America's community banking crisis may go down as one of the biggest nonevents of the current financial crisis.
This is, perversely, both an indictment and a testimony to the regulatory system charged with overseeing our financial institutions and protecting consumers.
"FDIC Friday" has been a fixture on the calendar since 2008. That's the day dark-suited staff from the Federal Deposit Insurance Corp. quietly swoop into a city to shut down a troubled bank. It's happened almost 300 times during the past two years, with 2010 seeing the most bank failures in almost two decades.

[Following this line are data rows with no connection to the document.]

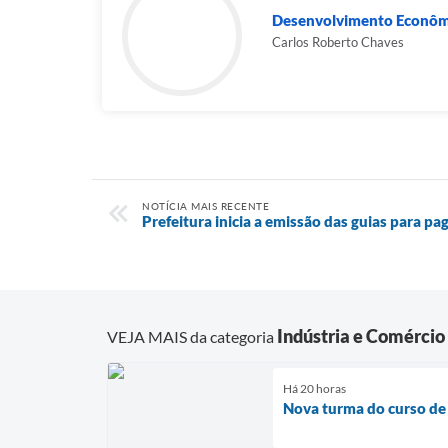
Desenvolvimento Econômi
Carlos Roberto Chaves
NOTÍCIA MAIS RECENTE
Prefeitura inicia a emissão das guias para p
Indústria e Comércio
VEJA MAIS da categoria
Há 20 horas
Nova turma do curso de 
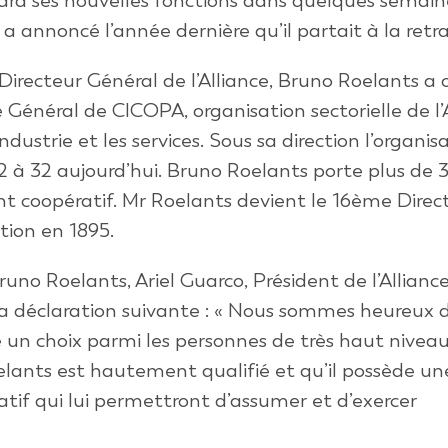
dra ses nouvelles fonctions dans quelques semain
a annoncé l’année dernière qu’il partait à la retra
irecteur Général de l’Alliance, Bruno Roelants a 
 Général de CICOPA, organisation sectorielle de l’
dustrie et les services. Sous sa direction l’organis
à 32 aujourd’hui. Bruno Roelants porte plus de 
 coopératif. Mr Roelants devient le 16ème Direc
ation en 1895.
uno Roelants, Ariel Guarco, Président de l’Allianc
 la déclaration suivante : « Nous sommes heureux d
e un choix parmi les personnes de très haut nivea
ants est hautement qualifié et qu’il possède u
f qui lui permettront d’assumer et d’exercer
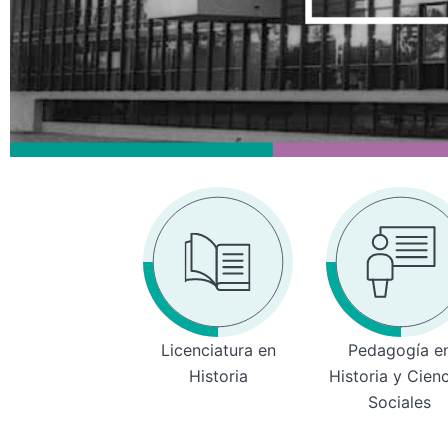
Licenciatura en
Pedagogía e
Historia
Historia y Cien
Sociales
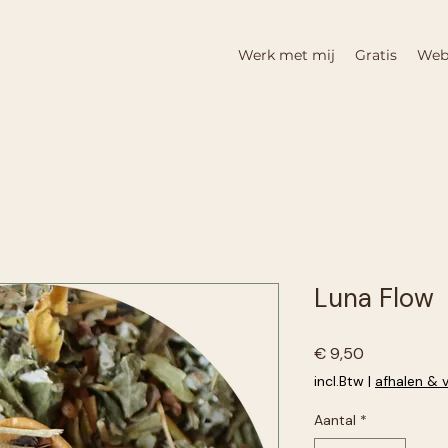
Werk met mij
Gratis
Web
Luna Flow
Prijs
€ 9,50
incl.Btw
|
afhalen & 
Aantal
*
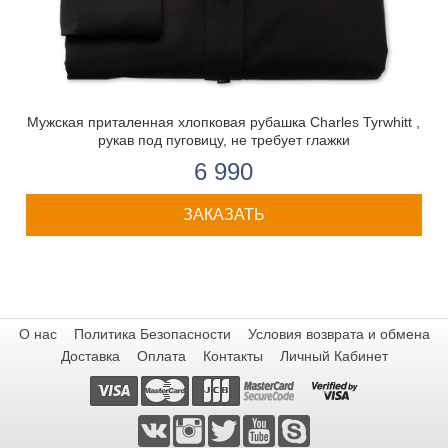
Мужская приталенная хлопковая рубашка Charles Tyrwhitt ,
рукав под пуговицу, не требует глажки
6 990
ЗАКАЗАТЬ
О нас
Политика Безопасности
Условия возврата и обмена
Доставка
Оплата
Контакты
Личный Кабинет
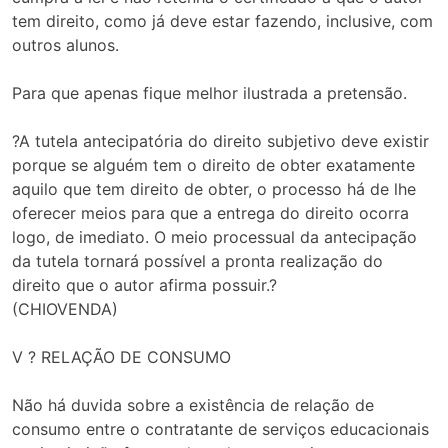
tem direito, como já deve estar fazendo, inclusive, com
outros alunos.
Para que apenas fique melhor ilustrada a pretensão.
?A tutela antecipatória do direito subjetivo deve existir
porque se alguém tem o direito de obter exatamente
aquilo que tem direito de obter, o processo há de lhe
oferecer meios para que a entrega do direito ocorra
logo, de imediato. O meio processual da antecipação
da tutela tornará possível a pronta realização do
direito que o autor afirma possuir.?
(CHIOVENDA)
V ? RELAÇÃO DE CONSUMO
Não há duvida sobre a existência de relação de
consumo entre o contratante de serviços educacionais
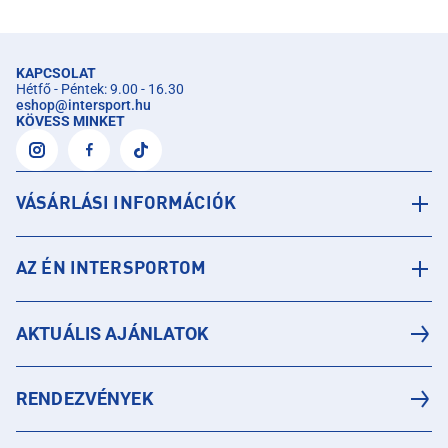
KAPCSOLAT
Hétfő - Péntek: 9.00 - 16.30
eshop
@
intersport.hu
KÖVESS MINKET
VÁSÁRLÁSI INFORMÁCIÓK
AZ ÉN INTERSPORTOM
AKTUÁLIS AJÁNLATOK
RENDEZVÉNYEK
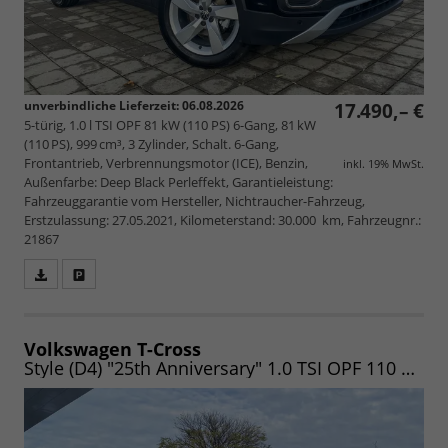
unverbindliche Lieferzeit:
06.08.2026
17.490,– €
5-türig, 1.0 l TSI OPF 81 kW (110 PS) 6-Gang, 81 kW
(110 PS), 999 cm³, 3 Zylinder, Schalt. 6-Gang,
Frontantrieb, Verbrennungsmotor (ICE), Benzin,
inkl. 19% MwSt.
Außenfarbe: Deep Black Perleffekt, Garantieleistung:
Fahrzeuggarantie vom Hersteller, Nichtraucher-Fahrzeug,
Erstzulassung: 27.05.2021, Kilometerstand: 30.000 km, Fahrzeugnr.:
21867
Fahrzeugangebot
Parken
als
und
PDF
vergleichen
speichern/drucken
Volkswagen T-Cross
Style (D4) "25th Anniversary" 1.0 TSI OPF 110 WINTER|ACC|LED|NAV|CLIMA|4JGarantie|UVM. (Vorlauf 06.08.2026)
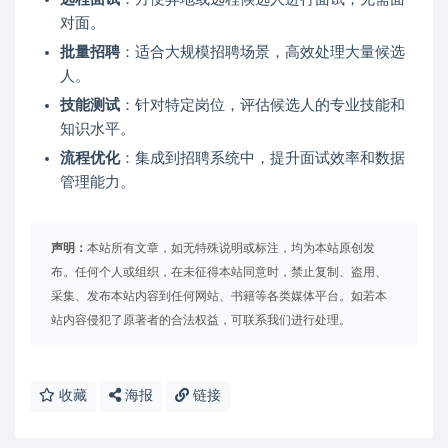
对面。
批量招聘
：适合大规模招聘场景，高效处理大量候选
人。
技能测试
：针对特定岗位，评估候选人的专业技能和
知识水平。
流程优化
：集成到招聘系统中，提升面试效率和数据
管理能力。
声明：
本站所有文章，如无特殊说明或标注，均为本站原创发
布。任何个人或组织，在未征得本站同意时，禁止复制、盗用、
采集、发布本站内容到任何网站、书籍等各类媒体平台。如若本
站内容侵犯了原著者的合法权益，可联系我们进行处理。
收藏
海报
链接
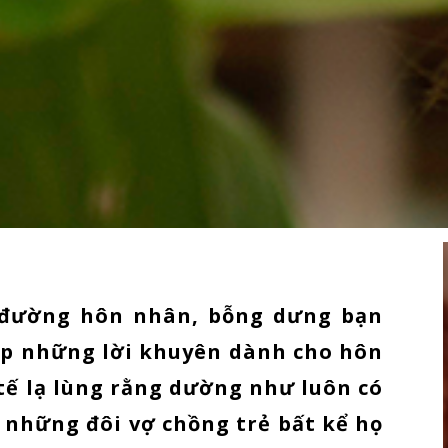
 đường hôn nhân, bỗng dưng bạn
ập những lời khuyên dành cho hôn
tế lạ lùng rằng dường như luôn có
những đôi vợ chồng trẻ bất kể họ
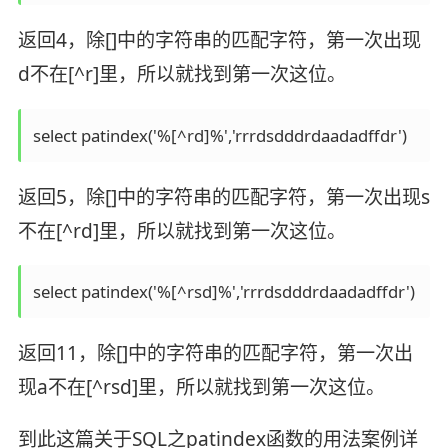
返回4，除[]中的字符串的匹配字符，第一次出现
d不在[^r]里，所以就找到第一次这位。
select patindex('%[^rd]%','rrrdsdddrdaadadffdr')
返回5，除[]中的字符串的匹配字符，第一次出现s
不在[^rd]里，所以就找到第一次这位。
select patindex('%[^rsd]%','rrrdsdddrdaadadffdr')
返回11，除[]中的字符串的匹配字符，第一次出
现a不在[^rsd]里，所以就找到第一次这位。
到此这篇关于SQL之patindex函数的用法案例详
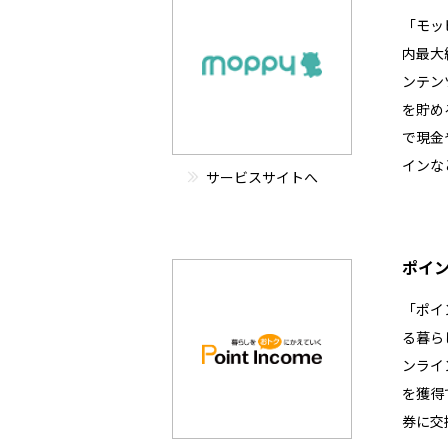
「モッ
内最大
ンテン
を貯め
で現金
インな
サービスサイトへ
ポイ
「ポイ
る暮ら
ンライ
を獲得
券に交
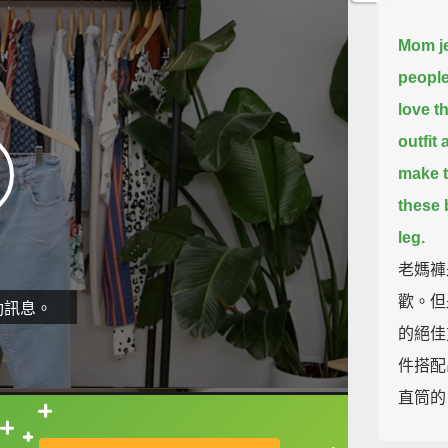
Mom je
people
love t
outfit
make th
these 
leg.
老媽褲
歡。但
動訊息。
的絕佳
件搭配
直筒的
直接查字典喔！
Trend 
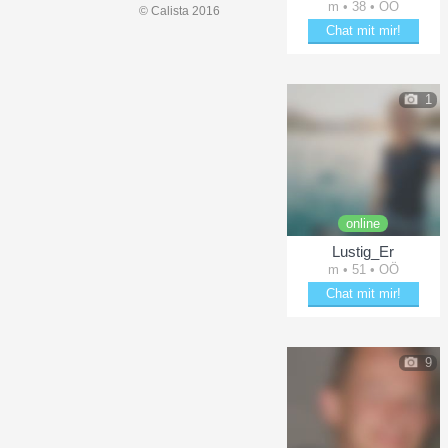
m • 38 • OÖ
© Calista 2016
Chat mit mir!
Bring GenauDerDa zum L
1
online
Lustig_Er
m • 51 • OÖ
Chat mit mir!
Schäkere mit Lustig_Er
9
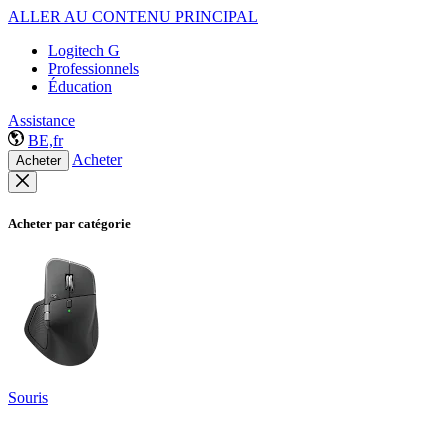
ALLER AU CONTENU PRINCIPAL
Logitech G
Professionnels
Éducation
Assistance
BE,fr
Acheter
Acheter
Acheter par catégorie
Souris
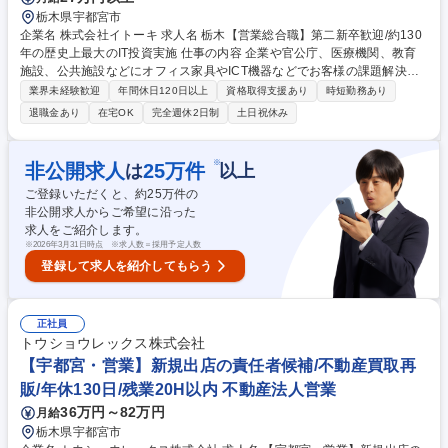
栃木県宇都宮市
企業名 株式会社イトーキ 求人名 栃木【営業総合職】第二新卒歓迎/約130
年の歴史上最大のIT投資実施 仕事の内容 企業や官公庁、医療機関、教育
施設、公共施設などにオフィス家具やICT機器などでお客様の課題解決を
するソリューション営業を行っていただきます。商品の提案だけでなく空
業界未経験歓迎
年間休日120日以上
資格取得支援あり
時短勤務あり
間そのものを提案する為、社内デザイナー や各分野の専門家とプランを作
退職金あり
在宅OK
完全週休2日制
土日祝休み
成し、提案に向けシナリオ作成をお任せ。【特徴】ただオフィス家具を売
る「モノ」売りではなく、空間デザインを提案する「コト」売り営業で、
扱う金額も大きく場合によっては経営者と仕事をする機会もございます
※
非公開求人
25
万件
は
以上
【募集背景】働く環境の多様化やオフィス回帰ニーズの高まりを背景に事
ご登録いただくと、約
25
万件の
業が拡大中。売上高は4期連続、営業利益は3期連続で過去最高を更新！さ
非公開求人からご希望に沿った
らなる事業成長と組織強化に向けた増員募集 募集職種 栃木【営業総合
求人をご紹介します。
職】第二新卒歓迎/約130年の歴史上最大のIT投資実施
※
2026年3月31日時点 ※求人数＝採用予定人数
登録して求人を紹介してもらう
正社員
トウショウレックス株式会社
【宇都宮・営業】新規出店の責任者候補/不動産買取再
販/年休130日/残業20H以内 不動産法人営業
36万円～82万円
月給
栃木県宇都宮市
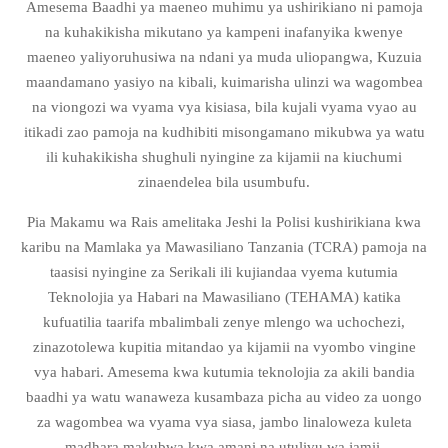
Amesema Baadhi ya maeneo muhimu ya ushirikiano ni pamoja
na kuhakikisha mikutano ya kampeni inafanyika kwenye
maeneo yaliyoruhusiwa na ndani ya muda uliopangwa, Kuzuia
maandamano yasiyo na kibali, kuimarisha ulinzi wa wagombea
na viongozi wa vyama vya kisiasa, bila kujali vyama vyao au
itikadi zao pamoja na kudhibiti misongamano mikubwa ya watu
ili kuhakikisha shughuli nyingine za kijamii na kiuchumi
zinaendelea bila usumbufu.
Pia Makamu wa Rais amelitaka
Jeshi la Polisi kushirikiana kwa
karibu na Mamlaka ya Mawasiliano Tanzania (TCRA) pamoja na
taasisi nyingine za Serikali ili kujiandaa vyema kutumia
Teknolojia ya Habari na Mawasiliano (TEHAMA) katika
kufuatilia taarifa mbalimbali zenye mlengo wa uchochezi,
zinazotolewa kupitia mitandao ya kijamii na vyombo vingine
vya habari. Amesema kwa kutumia teknolojia za akili bandia
baadhi ya watu wanaweza kusambaza picha au video za uongo
za wagombea wa vyama vya siasa, jambo linaloweza kuleta
madhara makubwa kwa amani na utulivu wa jamii.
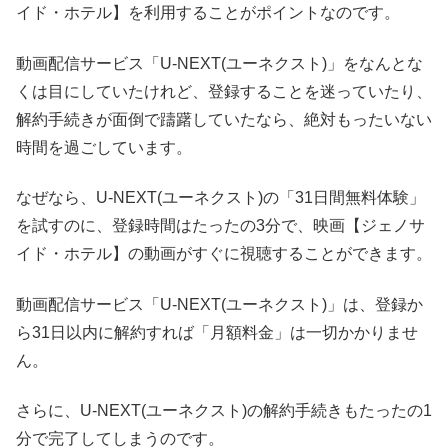
イド・ホテル】を利用することがポイントなのです。
動画配信サービス「U-NEXT(ユーネクスト)」をなんとな
くは目にしていたけれど、登録することを迷っていたり、
解約手続きが面倒で躊躇していたなら、絶対もったいない
時間を過ごしています。
なぜなら、U-NEXT(ユーネクスト)の「31日間無料体験」
を試すのに、登録時間はたったの3分で、映画【ジェノサ
イド・ホテル】の動画がすぐに視聴することができます。
動画配信サービス「U-NEXT(ユーネクスト)」は、登録か
ら31日以内に解約すれば「月額料金」は一切かかりませ
ん。
さらに、U-NEXT(ユーネクスト)の解約手続きもたったの1
分で完了してしまうのです。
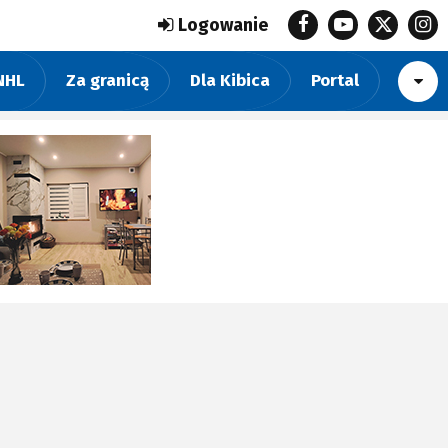
Logowanie
NHL
Za granicą
Dla Kibica
Portal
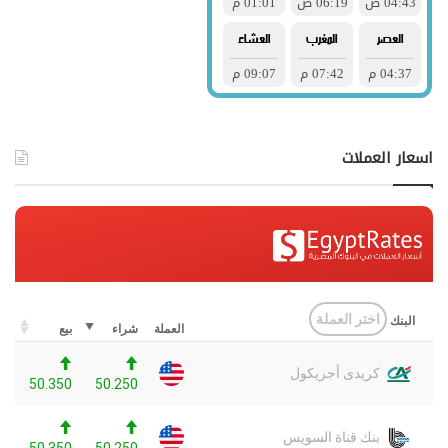
اسعار العملات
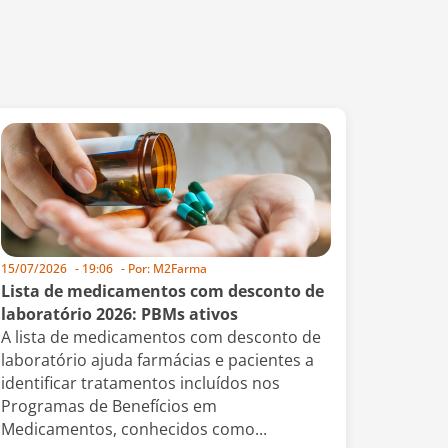
15/07/2026
-
19:06
- Por:
M2Farma
Lista de medicamentos com desconto de
laboratório 2026: PBMs ativos
A lista de medicamentos com desconto de
laboratório ajuda farmácias e pacientes a
identificar tratamentos incluídos nos
Programas de Benefícios em
Medicamentos, conhecidos como...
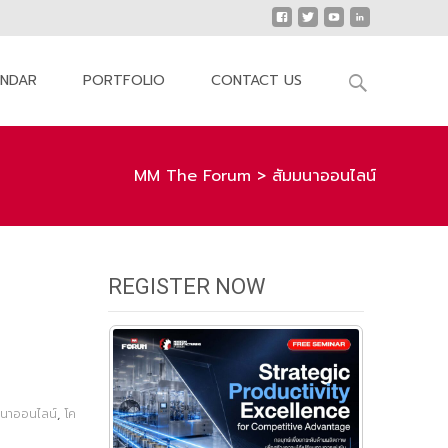
Search
ENDAR
PORTFOLIO
CONTACT US
for:
MM The Forum
>
สัมมนาออนไลน์
REGISTER NOW
มนาออนไลน์
,
โค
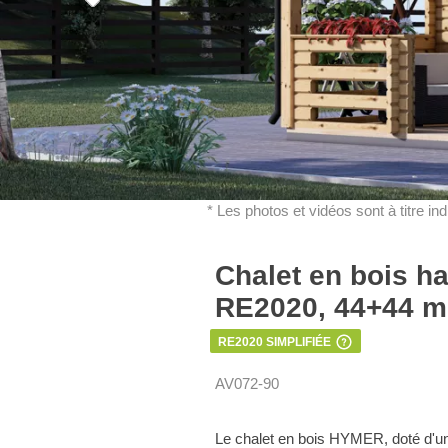
* Les photos et vidéos sont à titre in
Chalet en bois h
RE2020, 44+44 mm
RE2020 SIMPLIFIÉE
AV072-90
Le chalet en bois HYMER, doté d'un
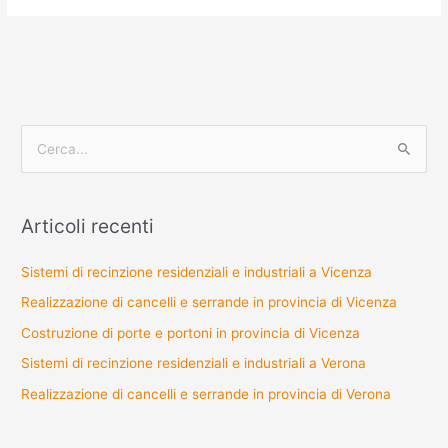
C
e
r
Articoli recenti
c
a
Sistemi di recinzione residenziali e industriali a Vicenza
:
Realizzazione di cancelli e serrande in provincia di Vicenza
Costruzione di porte e portoni in provincia di Vicenza
Sistemi di recinzione residenziali e industriali a Verona
Realizzazione di cancelli e serrande in provincia di Verona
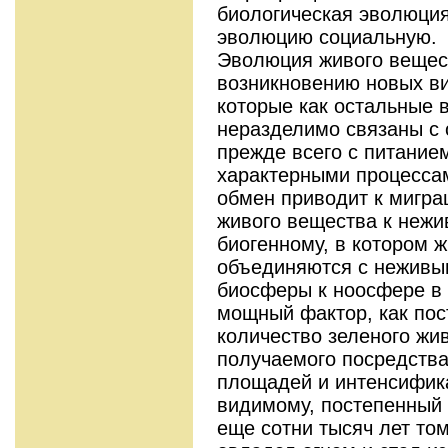
биологическая эволюция
эволюцию социальную.
Эволюция живого вещес
возникновению новых ви
которые как остальные 
неразделимо связаны с 
прежде всего с питание
характерными процесса
обмен приводит к мигра
живого вещества к нежи
биогенному, в котором 
объединяются с неживым
биосферы к ноосфере в 
мощный фактор, как по
количество зеленого жи
получаемого посредств
площадей и интенсифик
видимому, постепенный 
еще сотни тысяч лет том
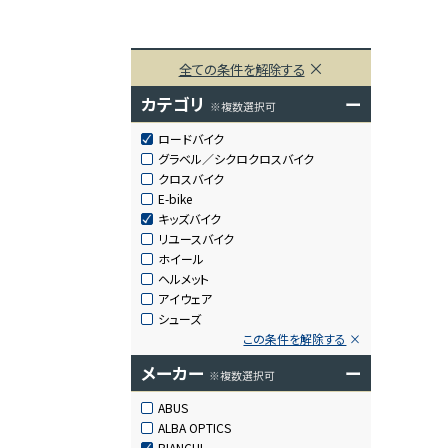
全ての条件を解除する
カテゴリ
ー
※複数選択可
ロードバイク
グラベル／シクロクロスバイク
クロスバイク
E-bike
キッズバイク
リユースバイク
ホイール
ヘルメット
アイウェア
シューズ
この条件を解除する
メーカー
ー
※複数選択可
ABUS
ALBA OPTICS
BIANCHI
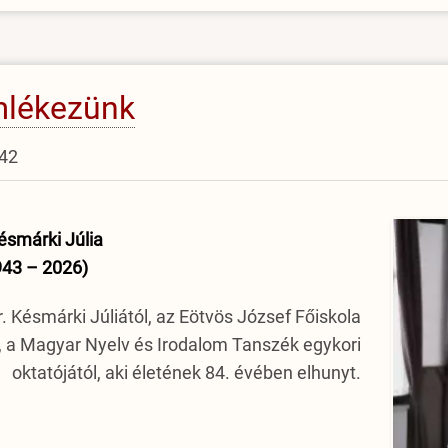
emlékezünk
:42
ésmárki Júlia
943 – 2026)
 Késmárki Júliától, az Eötvös József Főiskola
, a Magyar Nyelv és Irodalom Tanszék egykori
oktatójától, aki életének 84. évében elhunyt.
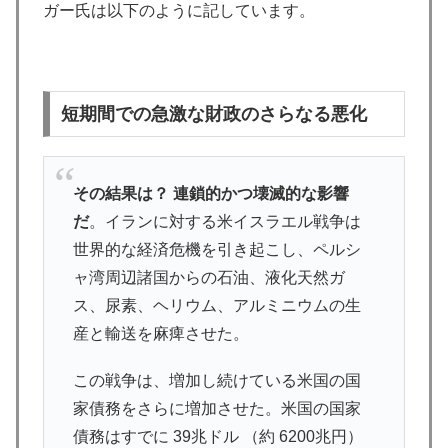
ガー氏は以下のように記しています。
短期間での急激な財政のさらなる悪化
その結果は？ 連鎖的かつ壊滅的な影響
だ
。イランに対する米イスラエル戦争は
世界的な経済危機を引き起こし、ペルシ
ャ湾周辺諸国からの石油、液化天然ガ
ス、尿素、ヘリウム、アルミニウムの生
産と輸送を麻痺させた。
この戦争は、増加し続けている米国の国
家債務をさらに増加させた。米国の国家
債務はすでに 39兆ドル （約 6200兆円）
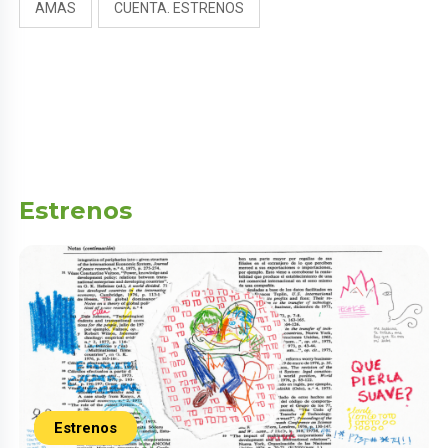
AMAS
CUENTA. ESTRENOS
Estrenos
Estrenos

In Minnesota, eight banks closed in 2010, up from five in 2009. The biggest, Community Security Bank of New Prague, had assets of $108 million. The smallest, First American State Bank of Minnesota, in Hancock, had assets of $18.2 million. You can now buy that bank's headquarters building from the FDIC for $80,000.
Subsequent audits revealed shockingly lax and inconsistent oversight on the part of multiple federal and state agencies. Some banks, including First Integrity Bank in Staples and Community National Bank in Lino Lakes, were done in by wide-scale fraud. Others were victimized by a combination of incompetence, naivete and wishful thinking.
Each banker, it seems, was as certain as the next that real estate values would never fall. When that notion proved wrong, those bank executives turned desperate. Prosperan Bank in Oakdale, hoping to goose its returns, shifted its investment portfolio from government-backed securities to riskier, privately issued mortgage-backed and asset-backed securities.
America's big banks pioneered these same practices, albeit on a much grander scale, and have been vilified for almost taking down the world financial system.
But make no mistake: The collapse of America's community banks has been costly. In Minnesota alone, it has cost the FDIC's insurance fund $277 million, and that total could rise depending on the prices paid for toxic assets still to be sold. The FDIC estimates that bank failures and asset sales will cost its insurance fund $52 billion between 2010 and 2014.